Couba steps past his church, now flattened, up a steep street where garbage smolders, and slides delicately into the doorway of his home, a squat cinder-block structure that still stands but has ugly cracks in its walls. He's come before -- to rescue DVDs and clothes -- but aftershocks have scared him away. It's bright outside, but dark inside. He shakes his head and turns away.

On the walk back to the soccer field, he runs into his friend, Jean Erick, who is pressing his face against the twisted metal window bars of the fractured home of his 19-year-old daughter, Sara Drival. The teenager died in the quake, caught under a collapsing building on her way home from school. It took days to find her body, and when he did, he could only place it in the street to be collected by a passing front-end loader that he presumes ferried her to a mass grave.

Erick and Couba walk together in silence back to the soccer field, where they sleep a couple of tents away from each other, instead of a couple blocks away. By the time night comes, Couba has changed clothes, turned out in a loose-fitting orange cotton shirt; Erick sports a Los Angeles Lakers jersey.

Someone has rigged up a stereo. A pounding bass line shakes the pavement. A gangly teenage boy bops past, mouthing along with the rap in Creole: "Fight for what you believe/If you want this life to change/Don't just sit and look around."

Couba's television plays a romance, "The Cousin," and the children press around. He smiles at his creation, a community theater of his own making.

A Land Rover eases into the crowded parking lot, and Couba runs over. "Hey, hey! My friend. Wait."

The man behind the wheel smiles for a moment, but then shakes his head. Couba thinks the driver is a relief worker who might be able to give him a real tent, but he's not.

Behind the bulky vehicle, dozens of people are streaming into the new Village of God, funneling into the corridor where the women are cooking furiously.
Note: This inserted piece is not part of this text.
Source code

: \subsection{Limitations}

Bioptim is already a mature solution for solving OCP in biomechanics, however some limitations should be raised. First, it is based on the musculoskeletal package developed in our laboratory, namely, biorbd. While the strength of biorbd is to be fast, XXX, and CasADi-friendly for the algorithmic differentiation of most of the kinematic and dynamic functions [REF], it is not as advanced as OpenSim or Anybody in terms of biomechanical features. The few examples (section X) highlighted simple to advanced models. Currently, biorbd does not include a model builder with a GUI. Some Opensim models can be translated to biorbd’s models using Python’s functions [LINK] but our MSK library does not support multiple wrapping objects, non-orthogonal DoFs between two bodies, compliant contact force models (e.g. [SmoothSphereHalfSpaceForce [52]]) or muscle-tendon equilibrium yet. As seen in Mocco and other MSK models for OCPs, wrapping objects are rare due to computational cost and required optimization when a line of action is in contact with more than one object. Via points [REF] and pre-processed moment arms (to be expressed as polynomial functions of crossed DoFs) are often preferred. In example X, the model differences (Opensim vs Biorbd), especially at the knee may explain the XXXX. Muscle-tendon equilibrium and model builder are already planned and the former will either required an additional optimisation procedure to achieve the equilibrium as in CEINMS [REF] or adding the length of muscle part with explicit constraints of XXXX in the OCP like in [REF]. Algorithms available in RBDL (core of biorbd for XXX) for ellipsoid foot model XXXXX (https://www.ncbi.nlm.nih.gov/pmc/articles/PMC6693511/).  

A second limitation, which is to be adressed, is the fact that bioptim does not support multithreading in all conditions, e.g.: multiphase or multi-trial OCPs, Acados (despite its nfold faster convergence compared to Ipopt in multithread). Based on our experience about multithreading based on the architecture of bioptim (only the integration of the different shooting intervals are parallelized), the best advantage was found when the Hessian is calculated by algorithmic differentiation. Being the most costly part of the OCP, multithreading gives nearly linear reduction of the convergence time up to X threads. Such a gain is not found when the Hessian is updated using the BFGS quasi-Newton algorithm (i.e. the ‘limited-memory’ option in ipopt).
Fifi Charles has a new stew in the skillet. The smell of fried pork, fried hot dogs and fried fish compete with the suffocating funk of the latrine.

More people squeeze in, pouring into the soccer field from the old Village of God and from the other encampments that much of Port-au-Prince still calls home, now, more than a month after the quake. Some jostle and call out to friends; others beg for a morsel. Close your eyes, and the sounds and smells evoke a typical night in the old Village of God. Open them, and newfound joys mingle with newfound despairs in the new Village of God.